The families of Guantanamo Bay prisoners in Britain, France and other European countries came together with their lawyers, the American Civil Liberties Union (ACLU) and other human rights groups to launch the Guantanamo Human Rights Commission.
The commission is the brainchild of actress Vanessa Redgrave and her brother Corin Redgrave. It has been launched primarily on behalf of 20 European citizens and five residents of Europe detained at Guantanamo Bay.
But the campaign in aid of the Europeans will be only a test case for securing rights for the rest, says Greg Powell, lawyer acting in support of Ruhel Ahmed’s family.
“The European initiative is not finally on behalf of the European detainees,” Powell told IPS. “The object is to bring the rights of all Guantanamo Bay detainees within a proper legal purview.”
There are now an estimated 660 prisoners held at Guantanamo Bay without trial. A court of appeal in London described their condition in November 2002 following a submission on behalf of the prisoners as a “legal black hole”.
Fourteen months later the prisoners remain in the legal black hole, solicitor and professor of law Philippe Sands said at the launch of the human rights commission at Parliament House in London Tuesday.
Many have been held in circumstances similar to those in which Ruhel disappeared. “All we know is that he went to Pakistan to attend a wedding along with three others,” Ahmed’s father Rais told IPS.
“We still do not know how they came to be in U.S. custody. Someone told us they were handed over to the Americans by the Northern Alliance, but we do not know,” he said.
Ruhel was 19 when he was detained two years ago.
Nor does the family know in what state of mind and health Ruhel is in at present. “We have not had any letter from him for the last four months,” he said.
So it is with many other detainees. Azmat Begg, father of Mozzam Begg told media representatives that the family have had no letter from their son for the past six months.
The last time Mozzam wrote to his father, it was to say that he was being kept in isolation, and taken out only for 15 minutes in the morning and 15 minutes in the evening, Azmat Begg said at the parliament meeting.
“Our children are crying day and night, his wife cries, his mother cries, I am running everywhere,” Azmat Begg said. And now there was just silence from Guantanamo Bay, he said.
“Clearly this is not a coincidence,” Powell said. “As we are hearing that some of the detainees will be brought to trial, the families are losing contact with the detainees.”

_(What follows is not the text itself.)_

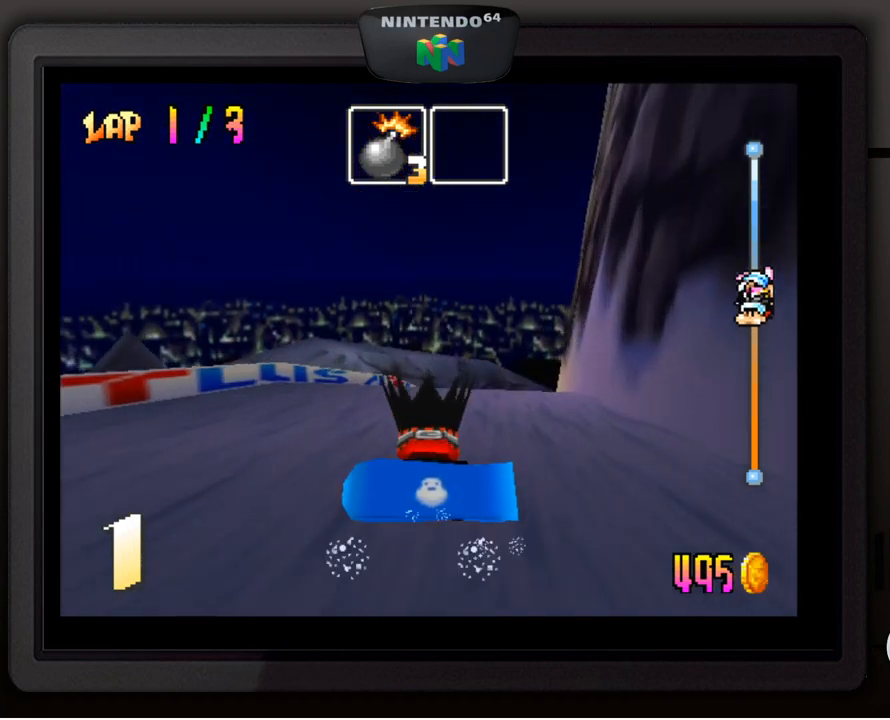
{"buttons": [], "left_stick": "center", "events": [[100, "A", "up"], [200, "A", "down"], [284, "A", "up"], [367, "A", "down"], [434, "A", "up"]]}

Of the nine British citizens held at Guantanamo Bay, there have been reports that two will be brought to trial. But several conflicting reports have arisen, some suggesting that the United States is considering sending the British detainees back to Britain.
“Our information is that the Americans want to send them back but it is the British government, particularly Home Secretary David Blunkett who does not want them back,” Louise Christian representing Feroz Abbasi, one of the two British detainees who could be brought to trial said at the launch of the commission.
The immediate objective of the Guantanamo Human Rights Commission is to put pressure on the United States to treat the prisoners according to the standards of U.S. and international law. The long-term aim is to end all forms of internment without trial.
The commission is finalising plans for a visit to Washington by the families and lawyers of prisoners, to be hosted by ACLU. The visit due early in March is intended to coincide with the U.S. government filing its brief on the issue.
The ACLU was a part of a broad-based coalition that filed a “friends of the court” brief calling on the U.S. Supreme Court to give an assurance that detainees have access to courts to challenge the legality of their detention. That hearing is scheduled for early March.
“Given the urgent trans-national concerns at stake, the ACLU welcomes the opportunity to work with the Guantanamo Human Rights Commission to ensure that all governments honour the rights of all individuals of all nationalities,” ACLU president and professor of law at New York Law School Nadine Strossen said in a statement issued at the London meeting.